** WHAT TO WORK ON **
In full and word for word, restate the lines of the listing.

** ENTRIES SHOWN **

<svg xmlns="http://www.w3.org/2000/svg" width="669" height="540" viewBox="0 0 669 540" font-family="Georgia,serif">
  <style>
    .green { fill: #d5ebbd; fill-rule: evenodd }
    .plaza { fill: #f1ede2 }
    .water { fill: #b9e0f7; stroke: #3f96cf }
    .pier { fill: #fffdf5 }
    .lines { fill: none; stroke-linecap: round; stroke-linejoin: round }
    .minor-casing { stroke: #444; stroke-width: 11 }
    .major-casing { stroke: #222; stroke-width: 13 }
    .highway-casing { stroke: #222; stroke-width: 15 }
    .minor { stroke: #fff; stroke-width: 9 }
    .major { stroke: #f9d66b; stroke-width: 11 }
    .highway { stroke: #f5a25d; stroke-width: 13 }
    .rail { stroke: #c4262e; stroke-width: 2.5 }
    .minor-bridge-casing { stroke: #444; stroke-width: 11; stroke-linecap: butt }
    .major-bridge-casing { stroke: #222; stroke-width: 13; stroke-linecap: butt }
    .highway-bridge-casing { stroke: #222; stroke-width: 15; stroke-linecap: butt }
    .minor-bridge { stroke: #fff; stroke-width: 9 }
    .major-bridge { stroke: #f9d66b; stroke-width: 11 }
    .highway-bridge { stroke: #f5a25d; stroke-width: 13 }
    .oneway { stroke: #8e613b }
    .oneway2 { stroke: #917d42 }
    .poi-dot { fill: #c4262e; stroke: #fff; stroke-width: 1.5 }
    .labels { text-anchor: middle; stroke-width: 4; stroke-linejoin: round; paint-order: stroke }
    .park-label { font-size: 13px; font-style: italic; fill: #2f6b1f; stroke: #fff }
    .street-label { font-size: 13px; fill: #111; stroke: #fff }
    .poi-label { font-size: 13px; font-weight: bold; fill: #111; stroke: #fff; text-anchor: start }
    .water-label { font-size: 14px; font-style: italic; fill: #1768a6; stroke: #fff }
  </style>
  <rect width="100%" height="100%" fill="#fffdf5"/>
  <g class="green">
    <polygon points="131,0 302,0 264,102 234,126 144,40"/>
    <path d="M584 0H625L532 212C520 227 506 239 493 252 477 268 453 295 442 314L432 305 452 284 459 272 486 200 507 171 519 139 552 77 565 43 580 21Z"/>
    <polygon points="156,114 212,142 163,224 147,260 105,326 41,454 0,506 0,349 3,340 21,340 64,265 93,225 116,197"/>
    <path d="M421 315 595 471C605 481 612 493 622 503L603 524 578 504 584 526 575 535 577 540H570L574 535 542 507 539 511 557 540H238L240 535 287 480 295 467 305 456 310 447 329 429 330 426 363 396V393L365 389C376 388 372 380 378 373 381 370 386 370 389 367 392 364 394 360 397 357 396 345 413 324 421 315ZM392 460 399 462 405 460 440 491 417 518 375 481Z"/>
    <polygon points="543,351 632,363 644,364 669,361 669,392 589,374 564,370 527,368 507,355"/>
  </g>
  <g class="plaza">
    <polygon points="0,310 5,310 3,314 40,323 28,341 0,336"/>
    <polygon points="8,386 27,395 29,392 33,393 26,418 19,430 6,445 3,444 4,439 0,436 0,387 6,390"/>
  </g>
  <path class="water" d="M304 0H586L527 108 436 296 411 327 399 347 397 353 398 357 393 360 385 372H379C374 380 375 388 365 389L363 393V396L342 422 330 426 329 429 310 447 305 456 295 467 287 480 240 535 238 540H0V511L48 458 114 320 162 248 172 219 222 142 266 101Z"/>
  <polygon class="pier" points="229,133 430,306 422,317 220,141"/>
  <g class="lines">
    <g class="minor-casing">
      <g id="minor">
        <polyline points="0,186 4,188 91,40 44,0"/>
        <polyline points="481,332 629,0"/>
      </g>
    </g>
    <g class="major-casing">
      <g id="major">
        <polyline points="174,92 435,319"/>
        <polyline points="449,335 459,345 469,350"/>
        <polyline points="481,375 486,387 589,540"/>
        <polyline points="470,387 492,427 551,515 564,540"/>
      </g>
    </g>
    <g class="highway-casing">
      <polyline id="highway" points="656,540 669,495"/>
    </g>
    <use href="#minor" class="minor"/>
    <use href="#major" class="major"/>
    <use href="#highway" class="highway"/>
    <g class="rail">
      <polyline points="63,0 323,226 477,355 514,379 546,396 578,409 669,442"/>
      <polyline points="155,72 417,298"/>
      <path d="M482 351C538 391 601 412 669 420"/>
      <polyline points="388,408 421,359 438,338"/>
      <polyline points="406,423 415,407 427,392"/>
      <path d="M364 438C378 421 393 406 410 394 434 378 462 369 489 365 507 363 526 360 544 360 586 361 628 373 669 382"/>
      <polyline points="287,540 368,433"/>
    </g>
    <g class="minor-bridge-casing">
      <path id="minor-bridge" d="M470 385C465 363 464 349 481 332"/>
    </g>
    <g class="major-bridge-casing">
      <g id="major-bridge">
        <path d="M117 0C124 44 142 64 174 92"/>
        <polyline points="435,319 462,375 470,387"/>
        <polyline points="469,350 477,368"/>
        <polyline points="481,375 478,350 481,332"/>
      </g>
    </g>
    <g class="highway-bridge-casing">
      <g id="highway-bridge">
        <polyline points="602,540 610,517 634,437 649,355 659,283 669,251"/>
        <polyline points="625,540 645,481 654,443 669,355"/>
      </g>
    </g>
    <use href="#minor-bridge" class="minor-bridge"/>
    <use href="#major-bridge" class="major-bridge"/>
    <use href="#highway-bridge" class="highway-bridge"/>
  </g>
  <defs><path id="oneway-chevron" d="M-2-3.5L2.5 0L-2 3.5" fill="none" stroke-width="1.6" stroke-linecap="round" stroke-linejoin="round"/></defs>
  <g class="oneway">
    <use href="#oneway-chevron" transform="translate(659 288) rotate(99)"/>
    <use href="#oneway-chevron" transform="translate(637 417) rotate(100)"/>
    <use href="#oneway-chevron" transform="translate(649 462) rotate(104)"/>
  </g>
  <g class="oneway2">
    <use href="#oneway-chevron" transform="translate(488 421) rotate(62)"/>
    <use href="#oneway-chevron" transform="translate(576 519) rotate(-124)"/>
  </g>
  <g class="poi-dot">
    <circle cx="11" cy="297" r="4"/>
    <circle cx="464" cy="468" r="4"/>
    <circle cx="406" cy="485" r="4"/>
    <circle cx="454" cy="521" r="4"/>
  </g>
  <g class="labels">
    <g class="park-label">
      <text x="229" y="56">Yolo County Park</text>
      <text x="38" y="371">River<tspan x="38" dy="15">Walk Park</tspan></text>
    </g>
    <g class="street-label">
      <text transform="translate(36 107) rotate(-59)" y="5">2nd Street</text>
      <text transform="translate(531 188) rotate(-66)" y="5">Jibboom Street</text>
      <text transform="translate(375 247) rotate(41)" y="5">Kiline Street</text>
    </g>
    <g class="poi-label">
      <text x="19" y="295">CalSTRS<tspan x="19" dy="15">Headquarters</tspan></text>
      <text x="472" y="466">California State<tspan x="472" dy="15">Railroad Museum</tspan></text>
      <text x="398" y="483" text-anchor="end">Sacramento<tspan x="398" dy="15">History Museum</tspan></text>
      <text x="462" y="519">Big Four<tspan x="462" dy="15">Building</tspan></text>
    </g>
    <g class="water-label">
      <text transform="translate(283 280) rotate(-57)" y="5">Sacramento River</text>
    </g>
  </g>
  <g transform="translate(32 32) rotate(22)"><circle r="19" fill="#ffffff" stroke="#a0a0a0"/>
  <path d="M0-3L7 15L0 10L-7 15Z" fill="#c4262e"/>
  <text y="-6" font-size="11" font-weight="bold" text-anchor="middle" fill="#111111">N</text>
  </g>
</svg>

** TASK SOLUTION **
<svg xmlns="http://www.w3.org/2000/svg" width="669" height="540" viewBox="0 0 669 540" font-family="Georgia,serif">
  <style>
    .green { fill: #d5ebbd; fill-rule: evenodd }
    .plaza { fill: #f1ede2 }
    .water { fill: #b9e0f7; stroke: #3f96cf }
    .pier { fill: #fffdf5 }
    .lines { fill: none; stroke-linecap: round; stroke-linejoin: round }
    .minor-casing { stroke: #444; stroke-width: 11 }
    .major-casing { stroke: #222; stroke-width: 13 }
    .highway-casing { stroke: #222; stroke-width: 15 }
    .minor { stroke: #fff; stroke-width: 9 }
    .major { stroke: #f9d66b; stroke-width: 11 }
    .highway { stroke: #f5a25d; stroke-width: 13 }
    .rail { stroke: #c4262e; stroke-width: 2.5 }
    .minor-bridge-casing { stroke: #444; stroke-width: 11; stroke-linecap: butt }
    .major-bridge-casing { stroke: #222; stroke-width: 13; stroke-linecap: butt }
    .highway-bridge-casing { stroke: #222; stroke-width: 15; stroke-linecap: butt }
    .minor-bridge { stroke: #fff; stroke-width: 9 }
    .major-bridge { stroke: #f9d66b; stroke-width: 11 }
    .highway-bridge { stroke: #f5a25d; stroke-width: 13 }
    .oneway { stroke: #8e613b }
    .oneway2 { stroke: #917d42 }
    .poi-dot { fill: #c4262e; stroke: #fff; stroke-width: 1.5 }
    .labels { text-anchor: middle; stroke-width: 4; stroke-linejoin: round; paint-order: stroke }
    .park-label { font-size: 13px; font-style: italic; fill: #2f6b1f; stroke: #fff }
    .street-label { font-size: 13px; fill: #111; stroke: #fff }
    .poi-label { font-size: 13px; font-weight: bold; fill: #111; stroke: #fff; text-anchor: start }
    .water-label { font-size: 14px; font-style: italic; fill: #1768a6; stroke: #fff }
  </style>
  <rect width="100%" height="100%" fill="#fffdf5"/>
  <g class="green">
    <polygon points="131,0 302,0 264,102 234,126 144,40"/>
    <path d="M584 0H625L532 212C520 227 506 239 493 252 477 268 453 295 442 314L432 305 452 284 459 272 486 200 507 171 519 139 552 77 565 43 580 21Z"/>
    <polygon points="156,114 212,142 163,224 147,260 105,326 41,454 0,506 0,349 3,340 21,340 64,265 93,225 116,197"/>
    <path d="M421 315 595 471C605 481 612 493 622 503L603 524 578 504 584 526 575 535 577 540H570L574 535 542 507 539 511 557 540H238L240 535 287 480 295 467 305 456 310 447 329 429 330 426 363 396V393L365 389C376 388 372 380 378 373 381 370 386 370 389 367 392 364 394 360 397 357 396 345 413 324 421 315ZM392 460 399 462 405 460 440 491 417 518 375 481Z"/>
    <polygon points="543,351 632,363 644,364 669,361 669,392 589,374 564,370 527,368 507,355"/>
  </g>
  <g class="plaza">
    <polygon points="0,310 5,310 3,314 40,323 28,341 0,336"/>
    <polygon points="8,386 27,395 29,392 33,393 26,418 19,430 6,445 3,444 4,439 0,436 0,387 6,390"/>
  </g>
  <path class="water" d="M304 0H586L527 108 436 296 411 327 399 347 397 353 398 357 393 360 385 372H379C374 380 375 388 365 389L363 393V396L342 422 330 426 329 429 310 447 305 456 295 467 287 480 240 535 238 540H0V511L48 458 114 320 162 248 172 219 222 142 266 101Z"/>
  <polygon class="pier" points="229,133 430,306 422,317 220,141"/>
  <g class="lines">
    <g class="minor-casing">
      <g id="minor">
        <polyline points="0,186 4,188 91,40 44,0"/>
        <polyline points="481,332 629,0"/>
      </g>
    </g>
    <g class="major-casing">
      <g id="major">
        <polyline points="174,92 435,319"/>
        <polyline points="449,335 459,345 469,350"/>
        <polyline points="481,375 486,387 589,540"/>
        <polyline points="470,387 492,427 551,515 564,540"/>
      </g>
    </g>
    <g class="highway-casing">
      <polyline id="highway" points="656,540 669,495"/>
    </g>
    <use href="#minor" class="minor"/>
    <use href="#major" class="major"/>
    <use href="#highway" class="highway"/>
    <g class="rail">
      <polyline points="63,0 323,226 477,355 514,379 546,396 578,409 669,442"/>
      <polyline points="155,72 417,298"/>
      <path d="M482 351C538 391 601 412 669 420"/>
      <polyline points="388,408 421,359 438,338"/>
      <polyline points="406,423 415,407 427,392"/>
      <path d="M364 438C378 421 393 406 410 394 434 378 462 369 489 365 507 363 526 360 544 360 586 361 628 373 669 382"/>
      <polyline points="287,540 368,433"/>
    </g>
    <g class="minor-bridge-casing">
      <path id="minor-bridge" d="M470 385C465 363 464 349 481 332"/>
    </g>
    <g class="major-bridge-casing">
      <g id="major-bridge">
        <path d="M117 0C124 44 142 64 174 92"/>
        <polyline points="435,319 462,375 470,387"/>
        <polyline points="469,350 477,368"/>
        <polyline points="481,375 478,350 481,332"/>
      </g>
    </g>
    <g class="highway-bridge-casing">
      <g id="highway-bridge">
        <polyline points="602,540 610,517 634,437 649,355 659,283 669,251"/>
        <polyline points="625,540 645,481 654,443 669,355"/>
      </g>
    </g>
    <use href="#minor-bridge" class="minor-bridge"/>
    <use href="#major-bridge" class="major-bridge"/>
    <use href="#highway-bridge" class="highway-bridge"/>
  </g>
  <defs><path id="oneway-chevron" d="M-2-3.5L2.5 0L-2 3.5" fill="none" stroke-width="1.6" stroke-linecap="round" stroke-linejoin="round"/></defs>
  <g class="oneway">
    <use href="#oneway-chevron" transform="translate(659 288) rotate(99)"/>
    <use href="#oneway-chevron" transform="translate(637 417) rotate(100)"/>
    <use href="#oneway-chevron" transform="translate(649 462) rotate(104)"/>
  </g>
  <g class="oneway2">
    <use href="#oneway-chevron" transform="translate(488 421) rotate(62)"/>
    <use href="#oneway-chevron" transform="translate(576 519) rotate(-124)"/>
  </g>
  <g class="poi-dot">
    <circle cx="11" cy="297" r="4"/>
    <circle cx="464" cy="468" r="4"/>
    <circle cx="406" cy="485" r="4"/>
    <circle cx="454" cy="521" r="4"/>
  </g>
  <g class="labels">
    <g class="park-label">
      <text x="229" y="56">Yolo County Park</text>
      <text x="38" y="371">River<tspan x="38" dy="15">Walk Park</tspan></text>
    </g>
    <g class="street-label">
      <text transform="translate(36 107) rotate(-59)" y="5">2nd Street</text>
      <text transform="translate(531 188) rotate(-66)" y="5">Jibboom Street</text>
      <text transform="translate(375 247) rotate(41)" y="5">Kiline Street</text>
    </g>
    <g class="poi-label">
      <text x="19" y="295">CalSTRS<tspan x="19" dy="15">Headquarters</tspan></text>
      <text x="472" y="466">California State<tspan x="472" dy="15">Railroad Museum</tspan></text>
      <text x="398" y="483" text-anchor="end">Sacramento<tspan x="398" dy="15">History Museum</tspan></text>
      <text x="462" y="519">Big Four<tspan x="462" dy="15">Building</tspan></text>
    </g>
    <g class="water-label">
      <text transform="translate(283 280) rotate(-57)" y="5">Sacramento River</text>
    </g>
  </g>
  <g transform="translate(32 32) rotate(22)"><circle r="19" fill="#ffffff" stroke="#a0a0a0"/>
  <path d="M0-3L7 15L0 10L-7 15Z" fill="#c4262e"/>
  <text y="-6" font-size="11" font-weight="bold" text-anchor="middle" fill="#111111">N</text>
  </g>
</svg>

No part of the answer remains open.